The first of its kind in the United States, the A.I.R. Gallery was founded in 1972 to deal with challenges and prejudices faced by female artists of the era. Susan Williams and Barbara Zucker, along with the other four founding members, selected 14 artists to become the first members. Membership is consistently maintained at 20 New York City artists at any one time. The A.I.R. Gallery is cooperative in nature, with members paying to belong and holding an ownership interest in the gallery. Artists must apply for membership and go through a rigorous peer interview and critique process to be inducted as one of the 20 members.
Over the years, the A.I.R. Gallery has resided in a number of locations throughout the New York City area. Beginning with its opening on 16 September 1972, the gallery was located at 97 Wooster Street until 1981. It then moved to 63 Crosby Street for the next 13 years. For 1994 to 2002, the gallery moved to 40 Wooster Street and then to 511West 52nd Street until opening in the DUMBO (Down Under the Manhattan Bridge Overpass) district of Brooklyn in October of 2008.

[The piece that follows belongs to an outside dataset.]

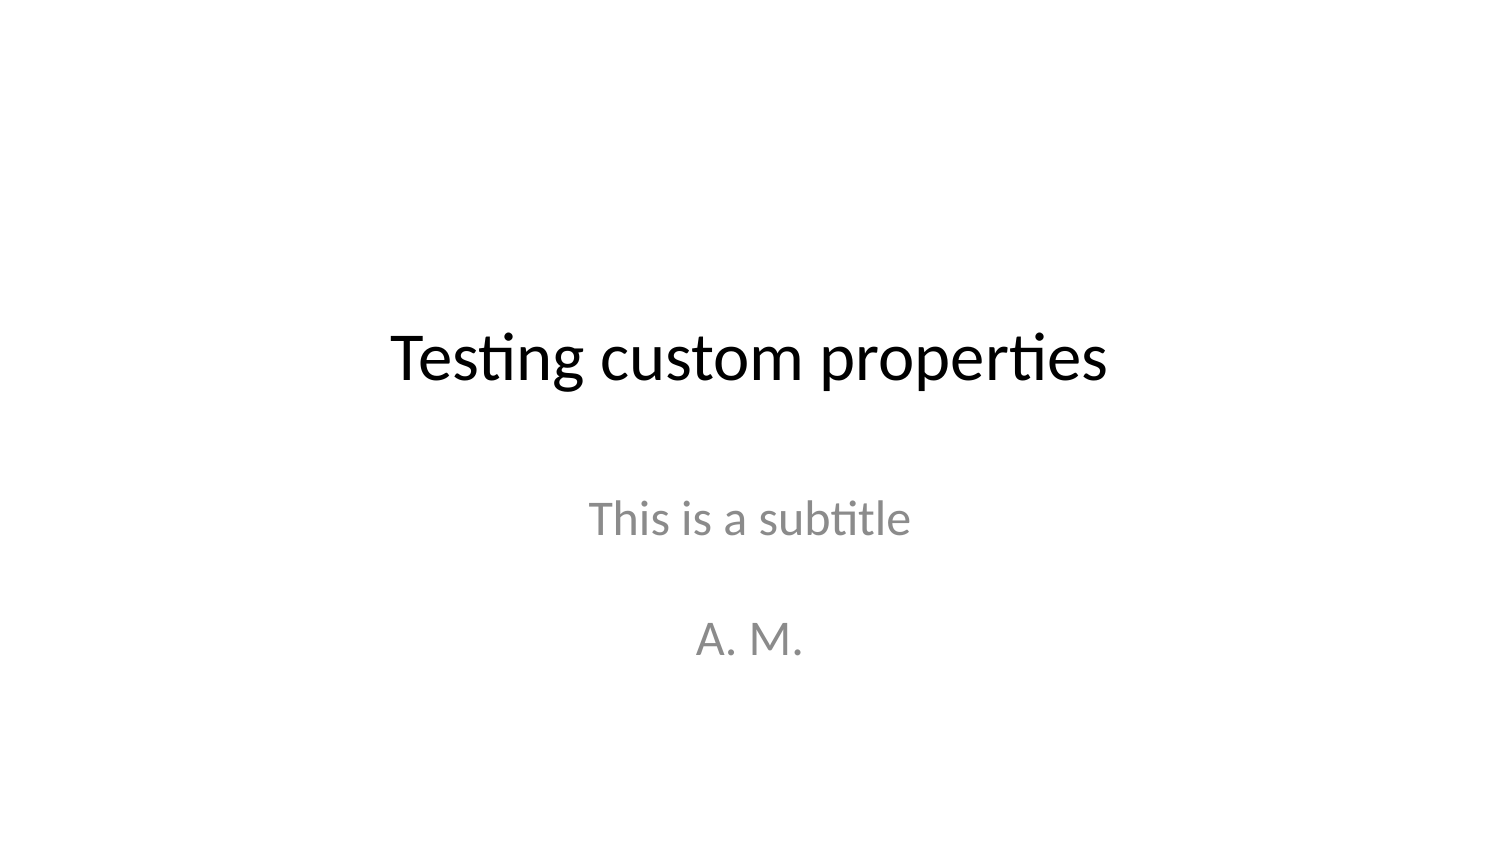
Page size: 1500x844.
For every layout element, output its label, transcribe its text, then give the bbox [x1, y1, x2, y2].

title Testing custom properties [112, 262, 1388, 443]
subtitle This is a subtitle A. M. [225, 478, 1275, 694]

Individual artist exhibitions are not the full extent of how the A.I.R. Gallery contributes to the feminine art world. Starting in 1976 with a show by Aline Dallier called Combative Acts, Profiles and Voices, the gallery has hosted and sponsored a series of international shows. A fellowship program was also initiated in 1993 to help give artists a hand up by providing them with a visible gallery space. The program facilitates young careers by promoting interaction and relationship building with other more experienced and established artists.
The archives of the A.I.R. Gallery going back to its inception are available to the public. These archives include material such as administrative data, curatorial decisions, and chronologies of exhibitions. Holiday and biennial exhibitions are done on an invitational basis. The A.I.R. Gallery and its members also hold lectures and other educational for the public to assist in furthering the cause of feminine empowerment, especially in the arts.